L'AUBE DU 21 JUIN

Philippe Larue

Mon regard s'est éveillé. Désarticulé des rêves et débaguenaudé des cauchemars. Les yeux se remplissent de lumières après les œillades noircies de la nuit. La différence est comme une lame de sabre: fine. Des mondes réels et irréels, mais lequel est plus vrai que l'autre?

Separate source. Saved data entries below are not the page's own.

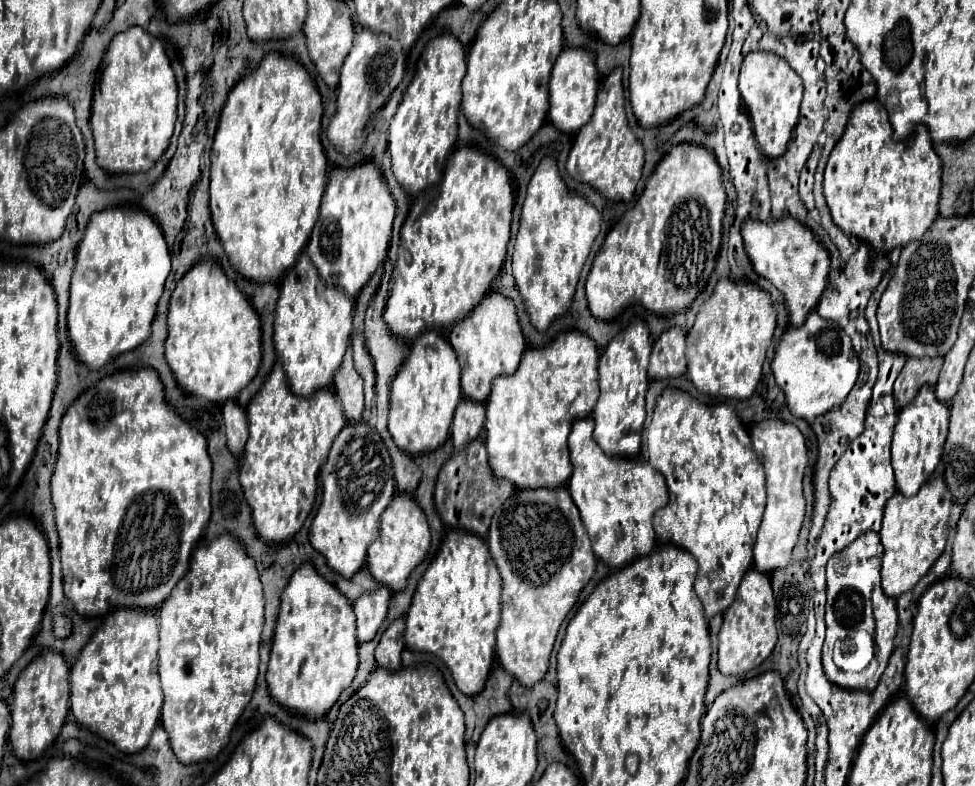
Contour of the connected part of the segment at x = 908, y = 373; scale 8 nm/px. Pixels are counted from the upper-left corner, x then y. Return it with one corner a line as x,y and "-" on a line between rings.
909,358
893,388
895,406
903,408
905,404
909,404
913,400
913,396
917,396
921,386
933,388
937,384
941,366
943,366
941,358
923,358
923,360

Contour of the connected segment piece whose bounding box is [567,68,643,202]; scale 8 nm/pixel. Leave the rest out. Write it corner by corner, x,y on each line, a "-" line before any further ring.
615,68
599,86
597,104
591,120
577,132
567,160
567,172
573,180
589,184
609,200
627,202
641,178
643,146
631,132
625,118
625,96
621,84
621,68

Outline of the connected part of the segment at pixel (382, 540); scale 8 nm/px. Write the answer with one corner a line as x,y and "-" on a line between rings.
397,494
393,502
389,504
389,508
383,512
379,538
369,546
367,570
379,584
385,584
391,592
395,594
403,592
407,586
409,574
427,556
429,544
431,544
431,532
429,532
423,510
417,506
417,502
411,496

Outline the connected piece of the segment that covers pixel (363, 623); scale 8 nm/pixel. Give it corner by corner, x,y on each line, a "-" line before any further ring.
379,586
377,590
363,594
357,600
357,604
353,604
355,616
357,616
357,638
359,638
359,642
369,642
375,638
379,626
383,624
383,620
387,616
389,598
391,598
391,592
385,586

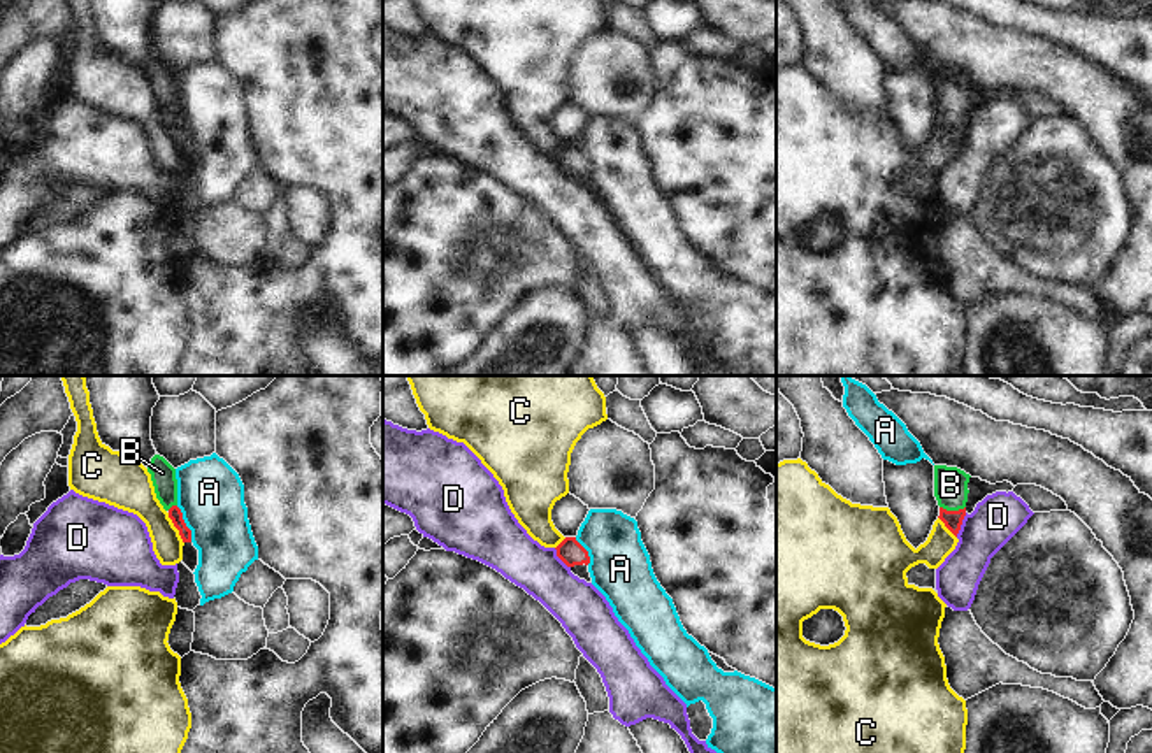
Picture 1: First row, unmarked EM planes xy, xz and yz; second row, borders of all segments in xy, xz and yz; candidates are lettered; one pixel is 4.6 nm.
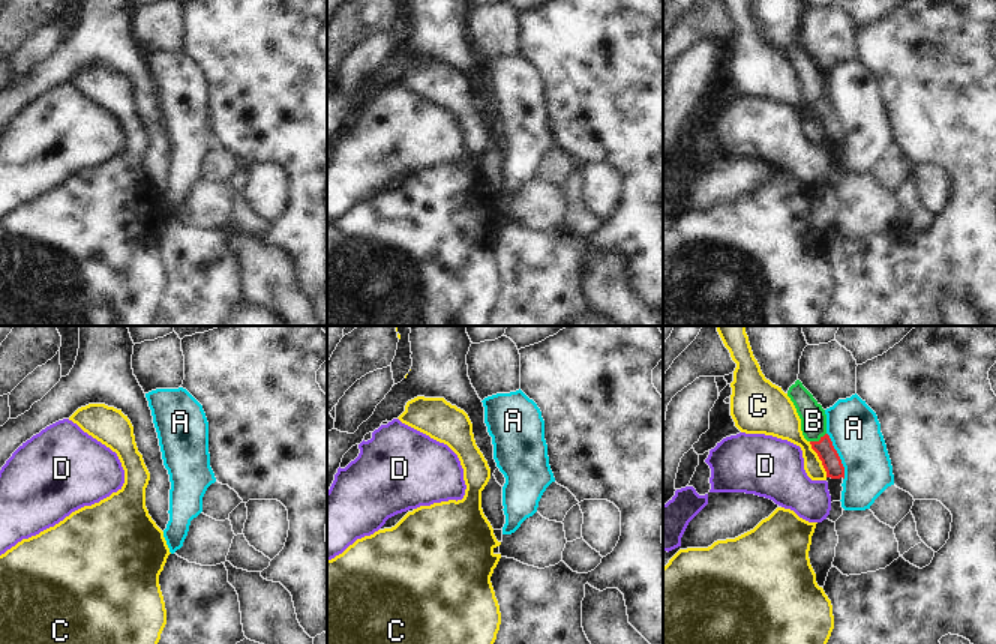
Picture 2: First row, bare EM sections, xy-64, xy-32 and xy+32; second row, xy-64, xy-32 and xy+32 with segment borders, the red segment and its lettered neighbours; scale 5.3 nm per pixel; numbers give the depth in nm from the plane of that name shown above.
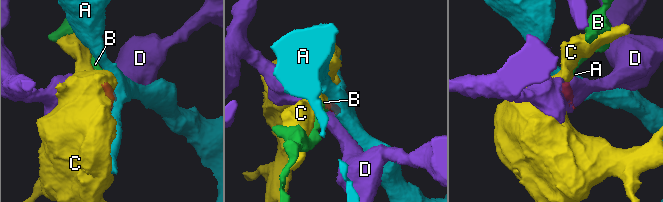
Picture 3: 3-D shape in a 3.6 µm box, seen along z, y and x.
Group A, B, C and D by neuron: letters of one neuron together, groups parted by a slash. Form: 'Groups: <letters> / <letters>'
Groups: A / B / C / D.

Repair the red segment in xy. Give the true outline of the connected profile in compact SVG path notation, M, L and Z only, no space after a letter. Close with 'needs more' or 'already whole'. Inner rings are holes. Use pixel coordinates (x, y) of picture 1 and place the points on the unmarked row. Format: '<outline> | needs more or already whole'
M155 61L148 72L148 79L151 81L156 105L169 119L169 125L179 137L183 149L191 149L191 137L186 133L183 119L177 114L176 75L163 63Z | needs more

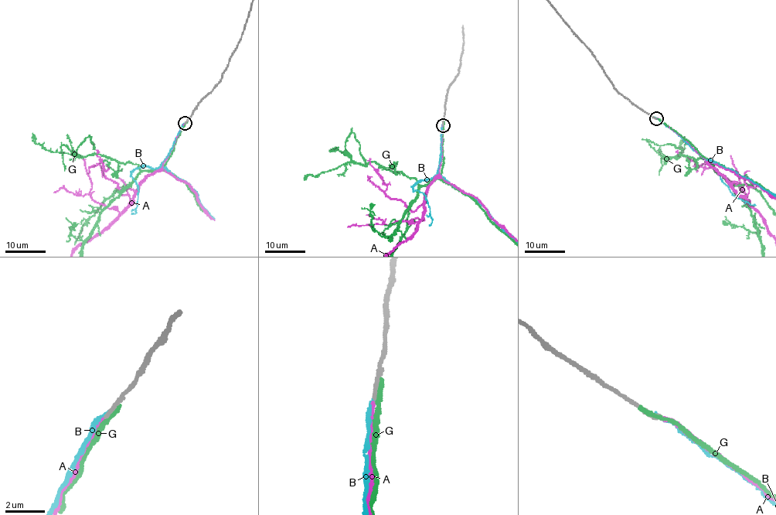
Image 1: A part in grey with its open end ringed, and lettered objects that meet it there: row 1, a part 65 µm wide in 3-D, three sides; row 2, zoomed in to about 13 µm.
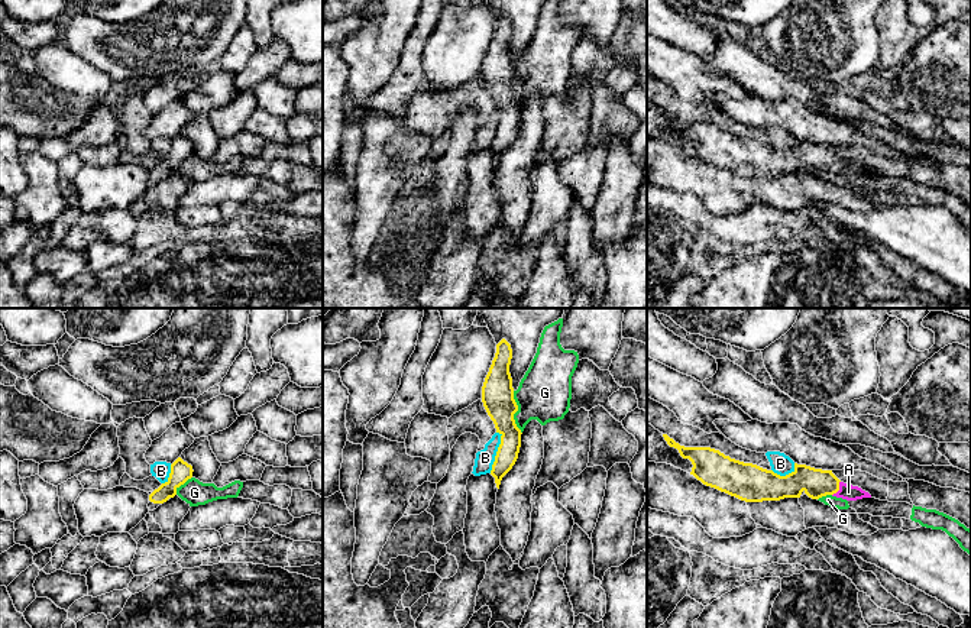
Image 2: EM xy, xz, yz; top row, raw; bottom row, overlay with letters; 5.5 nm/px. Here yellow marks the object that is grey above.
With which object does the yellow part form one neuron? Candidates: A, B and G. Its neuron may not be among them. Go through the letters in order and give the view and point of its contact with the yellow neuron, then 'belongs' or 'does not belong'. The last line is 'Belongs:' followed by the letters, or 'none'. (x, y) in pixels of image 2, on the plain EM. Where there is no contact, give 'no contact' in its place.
A: meets yellow in yz at (838, 164); belongs
B: meets yellow in xz at (497, 128); does not belong
G: meets yellow in xz at (515, 87); does not belong
Belongs: A

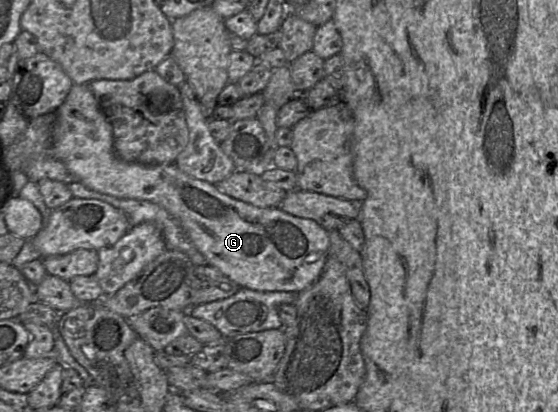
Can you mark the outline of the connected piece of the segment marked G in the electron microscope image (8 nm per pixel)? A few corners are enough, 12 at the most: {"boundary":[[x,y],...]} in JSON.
{"boundary":[[87,84],[47,155],[78,182],[164,208],[240,287],[301,292],[329,232],[175,164],[127,162]]}

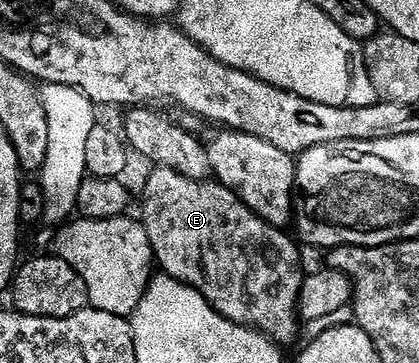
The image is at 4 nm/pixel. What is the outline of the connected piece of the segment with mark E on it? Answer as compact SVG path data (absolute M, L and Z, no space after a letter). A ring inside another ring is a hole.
M160 167L152 171L154 173L145 181L145 206L140 216L156 264L161 264L160 272L199 291L203 299L207 299L207 303L211 303L211 307L227 320L257 330L264 337L276 341L278 346L291 344L297 337L297 300L306 278L306 274L301 273L301 257L293 246L294 238L289 238L285 231L269 225L252 213L237 198L236 193L216 180L192 181L175 171Z

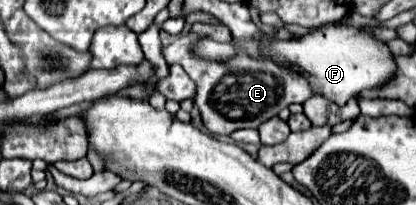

L'oreiller a massé le cou endolori. Les cerises aussi ont eu le noyau massé par le vent. Du coup, c'est l'explosion d'odeurs précoces. La maturité viendra plus tard, comme l'âme de l'écrivain que je suis. Depuis quatre heures que j'entend les rossignols siffloter, se brancher l'écorce pour des chants polyphoniques, la colombe se laver à plusieurs reprises dans le bar zinc de la gouttière, sous les lauzes et le chat qui regarde, incrédule, frustré et ébahi. L'hérisson sort dessous la tente de romarin et piétine les plates-bandes jusqu'au bois entreposé pour l'hiver.

La théière aujourd'hui boue, comme la Terre du voisin, sculpteur. D'ailleurs, la finesse musicale de mes oreilles en écoutent les pieds du potier y faire tourner la terre glaise. Ça sent aussi le thé vert au gingembre, le yaourt au soja vanille qui coulera sur les mueslis accompagnés de cranberries, de baies de goji et de morceaux de fraises. C'est mon petit déjeuner avec un verre de jus de fruits rouges. J'ouvre aussi la tablette Macbeth: une côte d'or en commentaire sur un texte. Adieu l'aube, mes œuvres d'architectures attendent mes réflexions.